Training Workshops
These are the key domains that our trainings cover.
Professional Development for Educators
Integrating Technology in Education
Teaching and Learning Pedagogies
Curriculum Design
Professional Development for Educators. School Leaders. Edu Stakeholders
No matter how good pre-service training for teachers is, it cannot be expected to prepare teachers for all the challenges they will face throughout their careers. Education systems therefore seek to provide teachers with opportunities for in-service professional development in order to maintain a high standard of teaching and to retain a high-quality teacher workforce.
Professional development is broadly defined as activities that develop an individual’s skills, knowledge, expertise and other characteristics as a teacher.
Professional development can be provided in many ways, ranging from the formal to the informal. It can be made available through external expertise in the form of courses, workshops or formal qualification programmes, through collaboration between schools or teachers across schools (e.g. observational visits to other schools or teacher networks) or within the schools in which teachers work, through coaching/mentoring, collaborative planning and teaching, and the sharing of good practices.
Source: OECD: Creative Effective Teaching & Learning Environments
Here we will explore various frameworks and ways where we can improve the competency of teachers and leaders alike in the quest for quality education practitioners.
Integrating Technology in Education
Children are drawn to technology. Laptops, tablets, software and apps are the tools of learning in the 21st century, the paper and ink of the next generation.
Some benefits:
- Tech literacy: Students develop necessary skills for college and career readiness
- Improved engagement: Technology helps students stay on task and improves attendance
- Information access: Students have access to timely resources.
- Connections: Access to real-world data. Tech devices and apps enhance hands-on learning
- Communication/Collaboration: Students hone communication skills through varied media and engage in collaborative learning.
- Differentiated learning: Students with varied styles of learning find new ways to assimilate information and demonstrate learning.
- Distance learning: Students access outside educational content, such as online instructional videos and practice exercises
- Flipped classroom: Students watch instructional videos outside of class, using class time to practice new concepts while the instructor is there to help.
Source: https://phys.org/news/2015-09-technology-classroom.html
We look towards technology as an important tool for learning and how we can harness it not only to improve student achievement, but also to prepare them for the digital economy of the future.
Teaching and Learning Methods
Pedagogical Training
Pedagogy is derived from paidagogos, a Greek word meaning "teacher of children". Pedagogy concerns itself with distinguishing between what is appropriate for children, and what are appropriate ways of teaching and giving assistance to children and young people.

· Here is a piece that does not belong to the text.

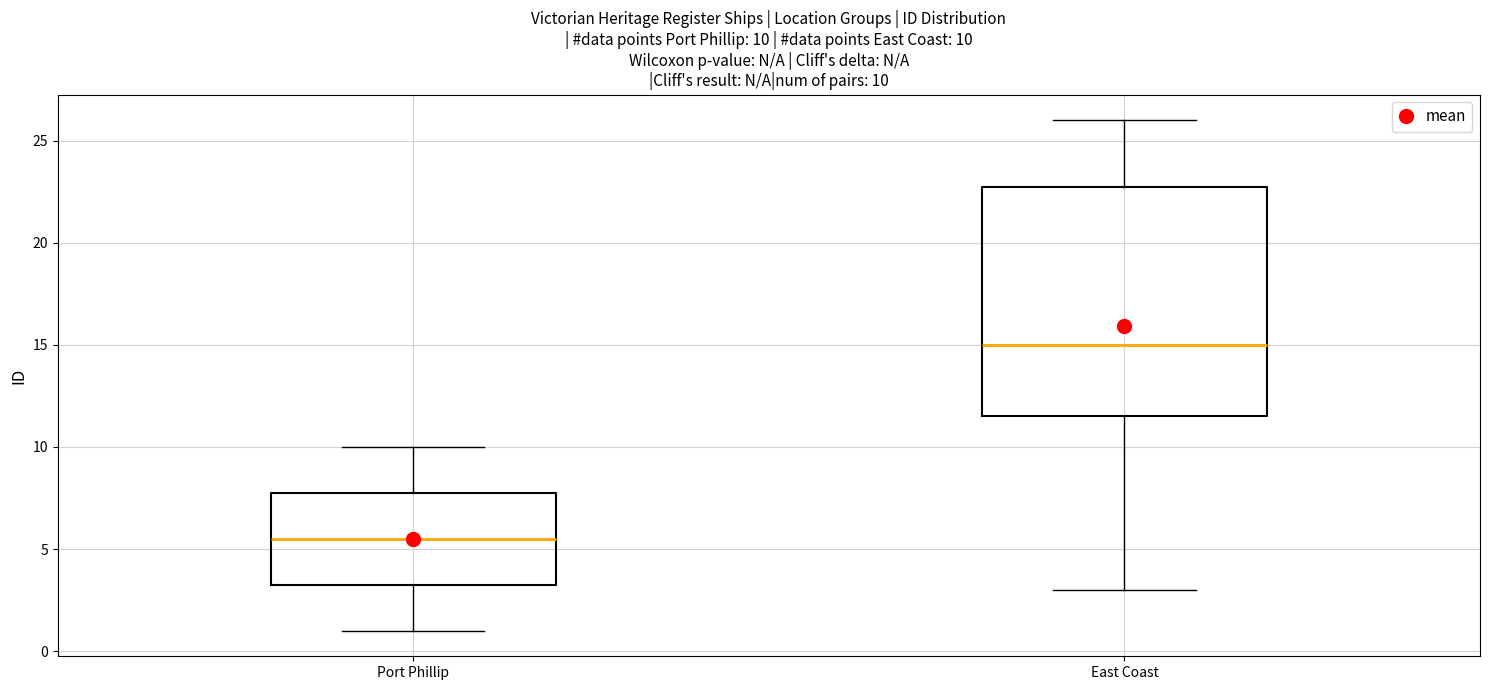

Which box has the highest median line?

East Coast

- pedagogy is a result of human agency, which includes the design and learning associated with computer software
- pedagogy is an action that allows, or causes, the learner to acquire new knowledge
- pedagogy is not an age-related act
- pedagogy is not the exclusive domain of formalised institutions of learning.
Source: Curriculum and Leadership Journal
We will compare the various modern, traditional, classroom and online Teaching and Learning practices and how we can leverage upon these ways to craft better learning activities to help students learn, perform and excel.
Curriculum Design
In designing a curriculum, you are planning an intellectual 'journey' for your students - a series of experiences that will result in them learning what you intend them to learn.
These experiences can include lectures, group discussions, private study, projects, portfolios, formative and summative assessments and more.
Curriculum design includes consideration of aims, intended learning outcomes, syllabus, learning and teaching methods and assessment.
It also involves ensuring that the curriculum is accessible and inclusive, so that students regardless of their backgrounds or disabilities can participate in it with an equal chance of success.